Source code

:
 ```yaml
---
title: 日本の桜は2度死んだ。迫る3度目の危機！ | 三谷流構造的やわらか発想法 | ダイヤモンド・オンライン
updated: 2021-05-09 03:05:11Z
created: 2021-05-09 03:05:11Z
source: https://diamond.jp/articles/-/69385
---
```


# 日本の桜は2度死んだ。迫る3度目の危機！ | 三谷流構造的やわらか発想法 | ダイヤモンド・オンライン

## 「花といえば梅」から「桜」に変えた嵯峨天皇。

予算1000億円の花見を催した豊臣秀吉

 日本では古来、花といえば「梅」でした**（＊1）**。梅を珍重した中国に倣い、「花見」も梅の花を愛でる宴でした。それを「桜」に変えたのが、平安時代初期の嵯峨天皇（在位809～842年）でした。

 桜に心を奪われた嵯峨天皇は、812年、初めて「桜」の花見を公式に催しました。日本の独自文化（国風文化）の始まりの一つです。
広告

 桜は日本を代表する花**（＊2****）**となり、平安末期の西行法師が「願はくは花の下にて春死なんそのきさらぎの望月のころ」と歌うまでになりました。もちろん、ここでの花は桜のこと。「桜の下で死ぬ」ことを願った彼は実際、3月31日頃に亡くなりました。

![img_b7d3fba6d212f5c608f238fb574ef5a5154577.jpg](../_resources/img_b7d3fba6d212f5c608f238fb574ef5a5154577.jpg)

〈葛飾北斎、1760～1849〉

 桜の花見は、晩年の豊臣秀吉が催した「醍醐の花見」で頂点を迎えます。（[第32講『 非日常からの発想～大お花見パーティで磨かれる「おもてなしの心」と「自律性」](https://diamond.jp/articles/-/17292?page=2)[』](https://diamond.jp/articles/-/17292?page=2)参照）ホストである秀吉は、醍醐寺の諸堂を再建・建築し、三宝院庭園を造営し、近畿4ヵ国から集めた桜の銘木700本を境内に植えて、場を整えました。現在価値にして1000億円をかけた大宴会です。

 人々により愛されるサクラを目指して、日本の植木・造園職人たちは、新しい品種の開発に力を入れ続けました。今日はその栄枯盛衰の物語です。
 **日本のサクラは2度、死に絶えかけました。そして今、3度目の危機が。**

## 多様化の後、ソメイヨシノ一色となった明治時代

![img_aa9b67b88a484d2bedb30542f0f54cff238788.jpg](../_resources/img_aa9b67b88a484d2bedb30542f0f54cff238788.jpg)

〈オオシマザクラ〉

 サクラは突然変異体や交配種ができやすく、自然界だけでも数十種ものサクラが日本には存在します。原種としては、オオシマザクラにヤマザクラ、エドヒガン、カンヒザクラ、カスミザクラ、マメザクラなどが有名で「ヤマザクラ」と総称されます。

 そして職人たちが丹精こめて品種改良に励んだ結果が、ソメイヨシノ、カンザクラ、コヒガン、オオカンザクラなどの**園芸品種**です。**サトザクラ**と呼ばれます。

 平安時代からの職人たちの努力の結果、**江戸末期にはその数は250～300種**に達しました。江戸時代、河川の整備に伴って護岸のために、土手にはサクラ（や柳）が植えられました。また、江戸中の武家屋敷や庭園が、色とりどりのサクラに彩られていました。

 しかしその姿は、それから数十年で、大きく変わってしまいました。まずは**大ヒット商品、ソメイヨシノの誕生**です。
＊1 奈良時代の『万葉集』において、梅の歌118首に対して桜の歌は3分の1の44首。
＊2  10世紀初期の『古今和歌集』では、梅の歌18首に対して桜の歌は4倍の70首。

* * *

****************

:: TASK DIRECTIONS ::
Each of the entries must be set down again exactly.

:: ANSWER FOR THE TASK ::
Source code

:
 ```yaml
---
title: 日本の桜は2度死んだ。迫る3度目の危機！ | 三谷流構造的やわらか発想法 | ダイヤモンド・オンライン
updated: 2021-05-09 03:05:11Z
created: 2021-05-09 03:05:11Z
source: https://diamond.jp/articles/-/69385
---
```


# 日本の桜は2度死んだ。迫る3度目の危機！ | 三谷流構造的やわらか発想法 | ダイヤモンド・オンライン

## 「花といえば梅」から「桜」に変えた嵯峨天皇。

予算1000億円の花見を催した豊臣秀吉

 日本では古来、花といえば「梅」でした**（＊1）**。梅を珍重した中国に倣い、「花見」も梅の花を愛でる宴でした。それを「桜」に変えたのが、平安時代初期の嵯峨天皇（在位809～842年）でした。

 桜に心を奪われた嵯峨天皇は、812年、初めて「桜」の花見を公式に催しました。日本の独自文化（国風文化）の始まりの一つです。
広告

 桜は日本を代表する花**（＊2****）**となり、平安末期の西行法師が「願はくは花の下にて春死なんそのきさらぎの望月のころ」と歌うまでになりました。もちろん、ここでの花は桜のこと。「桜の下で死ぬ」ことを願った彼は実際、3月31日頃に亡くなりました。

![img_b7d3fba6d212f5c608f238fb574ef5a5154577.jpg](../_resources/img_b7d3fba6d212f5c608f238fb574ef5a5154577.jpg)

〈葛飾北斎、1760～1849〉

 桜の花見は、晩年の豊臣秀吉が催した「醍醐の花見」で頂点を迎えます。（[第32講『 非日常からの発想～大お花見パーティで磨かれる「おもてなしの心」と「自律性」](https://diamond.jp/articles/-/17292?page=2)[』](https://diamond.jp/articles/-/17292?page=2)参照）ホストである秀吉は、醍醐寺の諸堂を再建・建築し、三宝院庭園を造営し、近畿4ヵ国から集めた桜の銘木700本を境内に植えて、場を整えました。現在価値にして1000億円をかけた大宴会です。

 人々により愛されるサクラを目指して、日本の植木・造園職人たちは、新しい品種の開発に力を入れ続けました。今日はその栄枯盛衰の物語です。
 **日本のサクラは2度、死に絶えかけました。そして今、3度目の危機が。**

## 多様化の後、ソメイヨシノ一色となった明治時代

![img_aa9b67b88a484d2bedb30542f0f54cff238788.jpg](../_resources/img_aa9b67b88a484d2bedb30542f0f54cff238788.jpg)

〈オオシマザクラ〉

 サクラは突然変異体や交配種ができやすく、自然界だけでも数十種ものサクラが日本には存在します。原種としては、オオシマザクラにヤマザクラ、エドヒガン、カンヒザクラ、カスミザクラ、マメザクラなどが有名で「ヤマザクラ」と総称されます。

 そして職人たちが丹精こめて品種改良に励んだ結果が、ソメイヨシノ、カンザクラ、コヒガン、オオカンザクラなどの**園芸品種**です。**サトザクラ**と呼ばれます。

 平安時代からの職人たちの努力の結果、**江戸末期にはその数は250～300種**に達しました。江戸時代、河川の整備に伴って護岸のために、土手にはサクラ（や柳）が植えられました。また、江戸中の武家屋敷や庭園が、色とりどりのサクラに彩られていました。

 しかしその姿は、それから数十年で、大きく変わってしまいました。まずは**大ヒット商品、ソメイヨシノの誕生**です。
＊1 奈良時代の『万葉集』において、梅の歌118首に対して桜の歌は3分の1の44首。
＊2  10世紀初期の『古今和歌集』では、梅の歌18首に対して桜の歌は4倍の70首。

* * *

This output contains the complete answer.